Specifically, Nigerian ports, unlike other ports in the world, are not running 24-hour operation as directed by the presidency and handed over to port operators and agencies at the port in 2012 by Ngozi Okonjo-Iweala, minister of finance. According to findings, while terminal operators run on 24-hour basis, officers of the Nigerian Customs Services (NCS) and other government agencies in the ports do not. This contributes to delay in cargo clearance.
It was also discovered that when the terminals are over-utilised, shipping lines find it difficult to stem containers to off-dock facilities so as to reduce the number of containers occupying space for stacking laden containers in the port.
Apart from this, over 2,000 TEUs of overtime and abandoned cargoes are currently left in some terminals at the ports without being transferred to Ikorodu Lighter Terminal or any other approved government warehouse by a team of the Nigerian Ports Authority (NPA) and the Customs.
On the other hand, it was also discovered that some importers and clearing agents contribute to the long cargo dwell time at the ports. Some importers systematically delay coming forward to clear their cargo in an attempt to use the port as a warehouse rather than a transit point.
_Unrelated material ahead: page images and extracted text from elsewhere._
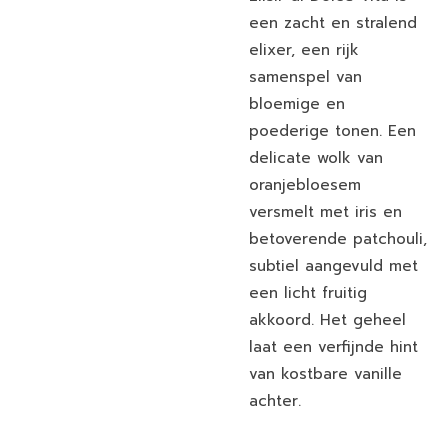
een zacht en stralend
elixer, een rijk
samenspel van
bloemige en
poederige tonen. Een
delicate wolk van
oranjebloesem
versmelt met iris en
betoverende patchouli,
subtiel aangevuld met
een licht fruitig
akkoord. Het geheel
laat een verfijnde hint
van kostbare vanille
achter.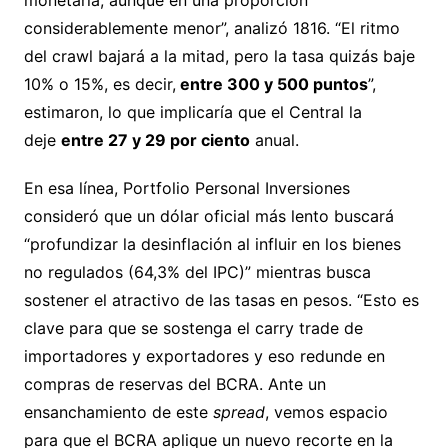
monetaria, aunque en una proporción
considerablemente menor”, analizó 1816. “El ritmo
del crawl bajará a la mitad, pero la tasa quizás baje
10% o 15%, es decir,
entre 300 y 500 puntos
”,
estimaron, lo que implicaría que el Central la
deje
entre 27 y 29 por ciento
anual.
En esa línea, Portfolio Personal Inversiones
consideró que un dólar oficial más lento buscará
“profundizar la desinflación al influir en los bienes
no regulados (64,3% del IPC)” mientras busca
sostener el atractivo de las tasas en pesos. “Esto es
clave para que se sostenga el carry trade de
importadores y exportadores y eso redunde en
compras de reservas del BCRA. Ante un
ensanchamiento de este
spread
, vemos espacio
para que el BCRA aplique un nuevo recorte en la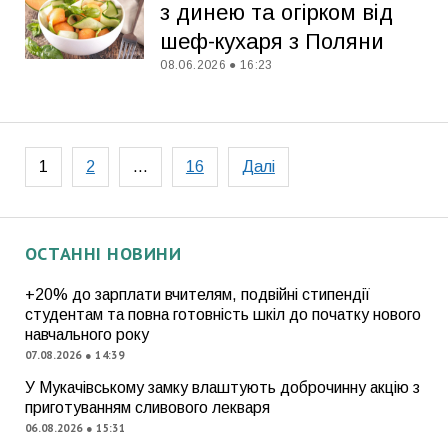
з динею та огірком від
шеф-кухаря з Поляни
08.06.2026 ● 16:23
Пагінація
1
2
…
16
Далі
записів
ОСТАННІ НОВИНИ
+20% до зарплати вчителям, подвійні стипендії
студентам та повна готовність шкіл до початку нового
навчального року
07.08.2026 ● 14:39
У Мукачівському замку влаштують доброчинну акцію з
приготуванням сливового лекваря
06.08.2026 ● 15:31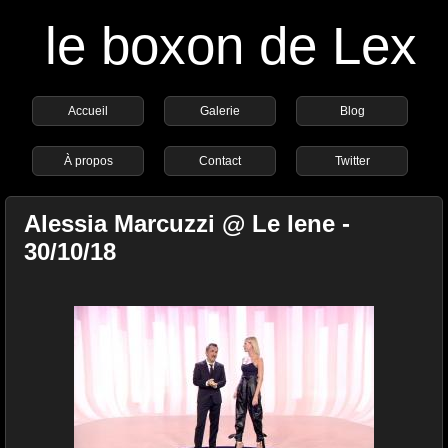
le boxon de Lex
Accueil
Galerie
Blog
À propos
Contact
Twitter
Alessia Marcuzzi @ Le Iene -
30/10/18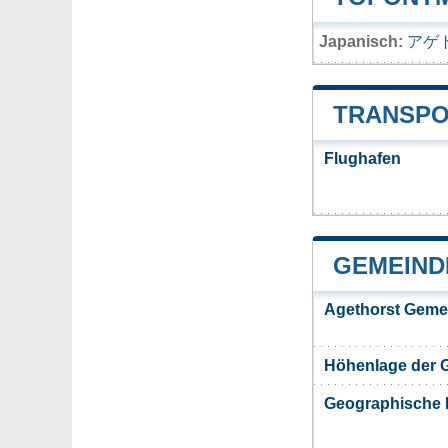
Japanisch:
アゲ
TRANSPO
Flughafen
GEMEIND
Agethorst Geme
Höhenlage der 
Geographische 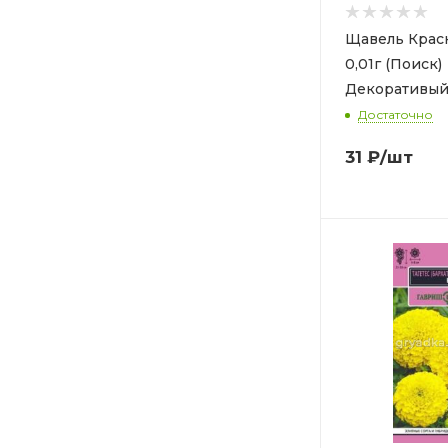
Щавель Крас
0,01г (Поиск)
Декоративый
Достаточно
31
₽
/шт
BusinessDay further investigation shows that effective movement of cargo in and out of Nigerian ports is also being constrained by poor transportation infrastructure in the ports. Cargo throughput in Nigerian ports grows by a margin of 10 to 12 percent annually, but NPA is still making use of the old port gates that have been in use since the 70s when the ports were built. This further constitutes a bottleneck that slows down traffic and contributes to congestion.
Also, over 90 percent of the trucks that move cargoes in and out of the ports are in a very bad condition and due for phasing out. This is why a good number of trucks are found either upturned or abandoned in a bad state on the port access road.
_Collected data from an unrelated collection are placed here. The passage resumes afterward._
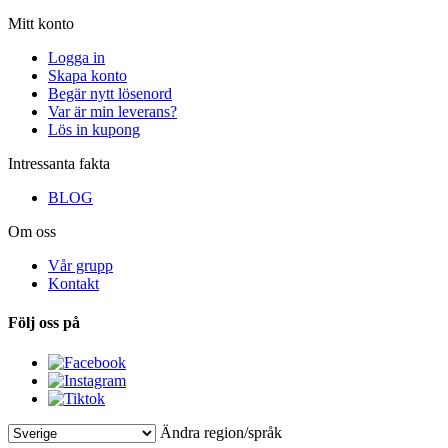
Mitt konto
Logga in
Skapa konto
Begär nytt lösenord
Var är min leverans?
Lös in kupong
Intressanta fakta
BLOG
Om oss
Vår grupp
Kontakt
Följ oss på
Ändra region/språk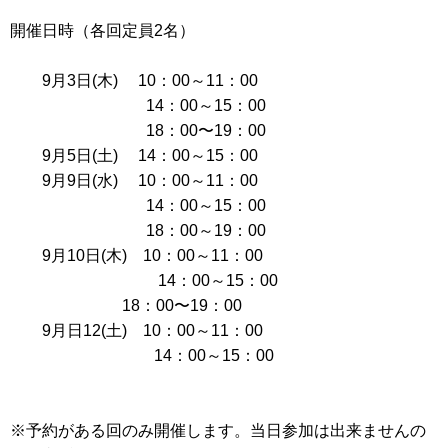
開催日時（各回定員2名）
9月3日(木) 10：00～11：00
14：00～15：00
18：00〜19：00
9月5日(土) 14：00～15：00
9月9日(水) 10：00～11：00
14：00～15：00
18：00～19：00
9月10日(木) 10：00～11：00
14：00～15：00
18：00〜19：00
9月日12(土) 10：00～11：00
14：00～15：00
※予約がある回のみ開催します。当日参加は出来ませんの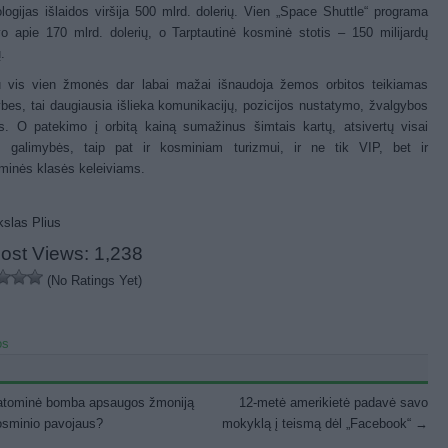
logijas išlaidos viršija 500 mlrd. dolerių. Vien „Space Shuttle“ programa
o apie 170 mlrd. dolerių, o Tarptautinė kosminė stotis – 150 milijardų
.
u vis vien žmonės dar labai mažai išnaudoja žemos orbitos teikiamas
bes, tai daugiausia išlieka komunikacijų, pozicijos nustatymo, žvalgybos
is. O patekimo į orbitą kainą sumažinus šimtais kartų, atsivertų visai
s galimybės, taip pat ir kosminiam turizmui, ir ne tik VIP, bet ir
minės klasės keleiviams.
ost Views:
1,238
(No Ratings Yet)
os
st navigation
atominė bomba apsaugos žmoniją
12-metė amerikietė padavė savo
osminio pavojaus?
mokyklą į teismą dėl „Facebook“
→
A cross-section of industry close watchers who spoke to BusinessDay are of the view that all the operators in the logistics chain need to deliver 24-hour service to enable Nigerian ports achieve timely delivery of cargo. According to them, if agencies and operators involved in cargo clearance at the port do not urgently address the issue around long cargo dwell time, congestion may set in, further increasing the already high cost of doing business at the ports.
Tony Anakebe, managing director, Gold-Link Investment Limited, a clearing and forwarding company, who confirmed that the dwell time of cargo was increasing by day, also said that Nigerian port industry could not afford to go back to the days of congestion.
According to him, port congestion spelt doom for importers, shipping companies, terminal operators, and the Nigerian economy as whole. He attributed the situation to the fact that freight charges would increase if turnaround time of vessels increased as well.
“The economic implication of this is that importers would pay for the additional cost that would be transferred to the end user in the form of high prices of goods in the market,” he added.
No doubt, Nigeria needs to stem the looming congestion by looking inward into the issues raised, especially ensuring that all the players in the logistics chain do the needful towards reducing the days it takes to clear and move cargoes out of the ports.